Like hundreds of refugees
before him, Mu Kpaw began a new life in America with the help of
Catholic Charities, the most visible and active social service agency in
the Diocese of Allentown.
Mu, 35, had fled turmoil in Burma as a
young man, crossing into Thailand and spending years in a refugee camp.
In 2007, his fortunes changed, as Burmese refugees who had registered
with the United Nations were allowed to resettle in the United States.
Catholic
Charities brought Mu and his wife and three children over and, in a
typically ecumenical way of doing business, partnered with a Methodist
church that helped the family find housing and employment. They settled
in Emmaus
and have since moved to Lower Macungie Township.

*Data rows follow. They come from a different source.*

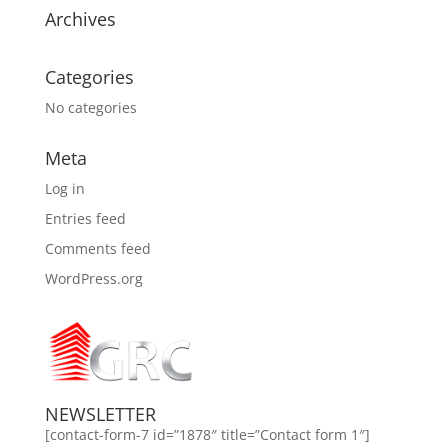
Archives
Categories
No categories
Meta
Log in
Entries feed
Comments feed
WordPress.org
NEWSLETTER
[contact-form-7 id=”1878″ title=”Contact form 1″]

But Mu, now an
American citizen with a job at a lighting company, still stays in touch
with Catholic Charities.
"I do contact them in case of
things I am not familiar with," Mu said, speaking of the occasional
cultural puzzlements or bureaucratic mysteries that can challenge
newcomers. "There are so many things I don't know about."
Mu is a success story, one of some 1,400 since Catholic Charities
started its refugee resettlement program in 1975 to aid Vietnamese
fleeing their homeland after the fall of Saigon.
But the program
has quietly ended. So has the agency's venerable foster care program,
which found stable families for hundreds of children displaced from
their homes by domestic troubles.
In the first case, federal funding for the Office of Refugee Resettlement — part of the U.S. Department of Health and Human Services
— has been a target of deep cuts in recent years and continues to face
the knife. The appropriation recommended for 2013 by a House budget
subcommittee is $658 million, about $112 million less than the current
year.
The decline in federal funds has meant fewer clients for the
public and private agencies that partner with the government in
resettlement. Catholic Charities Executive Director Pam Russo said the
agency placed 137 refugees in the 2010 fiscal year, 69 the following
year and 43 through the middle of this year.
At that point, the
agency decided to get out of the resettlement business. However, Russo
said it will continue to assist families that have already been
resettled, providing job assistance and other services. And traditional
immigration services, such as document assistance and citizenship
classes, will continue.
The foster care program was dropped
because of an increased emphasis by the state on in-home counseling and
other strategies aimed at keeping families intact. That dramatically cut
the number of children in need of foster care, Russo said. The agency
placed 147 children in 2008 but only 41 this year. It had placed nearly
700 since 1991.
With those programs gone, Russo said the agency —
which was incorporated as the Catholic Social Agency in 1961, the year
the diocese was founded, and known by that name until 2005 — will
redirect its resources across the diocese, which includes Berks, Carbon,
Lehigh, Northampton and Schuylkill counties.
It has cut seven
positions, mostly because of the dropped programs, and will move forward
with 42 employees managing what is generally a massive clientele,
especially in recessionary times. Last year alone, the agency aided more
than 32,000 people.
"You want to focus on core services," Russo
said, rattling off a list of them: elder care, marriage and family
counseling, infant adoption.
A major portion of the money for
these programs comes from government sources. In 2011, revenues were
$4.6 million, with nearly $1.9 million coming from government.
The
diocese provided a little over $1 million more, about half of which
came through donations to the Bishop's Annual Appeal, the major yearly
fundraiser. Private grants, fees, fundraising and miscellaneous
donations comprise the rest.
Given the state of the economy in the
past several years, it is perhaps no surprise that the Allentown agency
isn't alone in scaling back or refocusing. In the first quarter of
2012, 34 percent of Catholic Charities offices reported cutting programs
or reducing services, according to a survey by Catholic Charities USA, a national lobbying office in Washington, D.C.
The
majority of offices also reported an increase in requests for help from
the working poor and homeless. The greatest needs were in emergency
financial assistance and utilities assistance, where about 60 percent of
agencies reported putting clients on waiting lists or turning them
away.
By far the biggest expense for the Allentown agency is
services to children, which accounted for nearly $1.3 million of the
expenditures in 2011. Other programs include pregnancy support and the ecumenical kitchen at the former Our Lady of Mount Carmel Church in Allentown.
The latter, which will mark its 30th
year in November, remains one of the most vital of all Catholic
Charities outreaches, serving more than 40,000 meals a year to indigent
and homeless individuals and families.
Like all other Catholic Charities services, it is open to people of all faiths.